Diz, voz cava e ninguém lhe responde.

  Desce os quatro lances de escadas com descer desengonçado, aos tropeções. Firma os óculos, aperta o casaco e abre o guarda-chuva para proteger-se das bátegas que descem incessantemente.

  Atravessa e entra na Travessa do Grémio Lusitano. Ao fundo, dobra a esquina e vira à direita para a Rua da Atalaia. Bate a uma porta de madeira. Pequenina. Ninguém abre.

  Passam-se várias horas. Quase um dia, muitas horas…

  Volta a casa molhado e cansado. Como nos últimos tempos, pouco depois de entrar liga o “laptop” e fica à espera até que vê o aparelho encher-se de cor, as letras pequenas comunicando necessidade de receber a identificação e a palavra passe. Está inquieto, algo preocupado e, também… o caso não é para menos!

  Lá fora chove e o vento sopra. A escuridão é rasgada apenas pela percepção de traços de gotas. A água corre velozmente por calhas estreitas. Na rua já não se vê vivalma.

  Abre a máquina e introduz um nome de conta e a respectiva senha. Decorrem poucos segundos até que aparece uma janela com a frase.

  “Vai à mercearia da Tia Joana comprar um litro de leite!”

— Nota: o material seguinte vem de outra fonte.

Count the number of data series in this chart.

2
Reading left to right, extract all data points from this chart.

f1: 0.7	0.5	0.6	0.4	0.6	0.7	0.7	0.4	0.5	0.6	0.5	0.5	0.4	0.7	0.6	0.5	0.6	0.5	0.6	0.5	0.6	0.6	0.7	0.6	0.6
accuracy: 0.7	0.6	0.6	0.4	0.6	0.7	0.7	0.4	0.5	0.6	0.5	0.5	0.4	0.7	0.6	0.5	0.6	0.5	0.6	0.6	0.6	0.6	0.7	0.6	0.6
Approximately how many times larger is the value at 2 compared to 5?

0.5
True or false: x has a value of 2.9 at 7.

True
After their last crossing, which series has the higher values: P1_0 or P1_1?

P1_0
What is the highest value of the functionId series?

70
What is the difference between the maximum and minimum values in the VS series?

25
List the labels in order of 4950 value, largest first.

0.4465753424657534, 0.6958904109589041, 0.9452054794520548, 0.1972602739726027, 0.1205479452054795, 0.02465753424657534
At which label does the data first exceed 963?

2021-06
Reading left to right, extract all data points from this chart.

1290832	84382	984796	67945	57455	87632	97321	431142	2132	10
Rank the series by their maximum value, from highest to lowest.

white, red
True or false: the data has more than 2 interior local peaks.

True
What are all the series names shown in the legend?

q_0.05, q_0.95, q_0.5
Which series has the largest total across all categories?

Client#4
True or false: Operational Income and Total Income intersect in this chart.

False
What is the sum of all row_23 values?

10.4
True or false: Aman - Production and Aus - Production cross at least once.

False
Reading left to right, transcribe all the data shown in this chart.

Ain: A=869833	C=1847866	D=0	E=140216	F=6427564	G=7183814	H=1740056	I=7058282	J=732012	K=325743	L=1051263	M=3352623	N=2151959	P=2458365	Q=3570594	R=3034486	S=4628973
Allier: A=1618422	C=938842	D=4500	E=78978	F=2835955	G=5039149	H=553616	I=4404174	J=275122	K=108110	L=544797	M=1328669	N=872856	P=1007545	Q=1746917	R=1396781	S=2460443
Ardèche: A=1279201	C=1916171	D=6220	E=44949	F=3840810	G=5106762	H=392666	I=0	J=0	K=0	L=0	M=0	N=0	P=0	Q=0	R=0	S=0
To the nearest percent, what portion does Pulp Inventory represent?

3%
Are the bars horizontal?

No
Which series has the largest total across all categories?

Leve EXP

  Preocupado, desliga o computador, vocifera qualquer coisa para o vazio e sai batendo com a porta. Desce a correr os lances de escadas.

  (Quase) toda a gente sabe que as mercearias estão fechadas à noite. Mas aquela, nas próximas semanas, nem de dia dará as caras. Porque (como práticamente todos sabem no bairro) os donos estão de férias e partiram outro dia para uma aldeola longínqua que fica lá para os lados de Trás-os-Montes.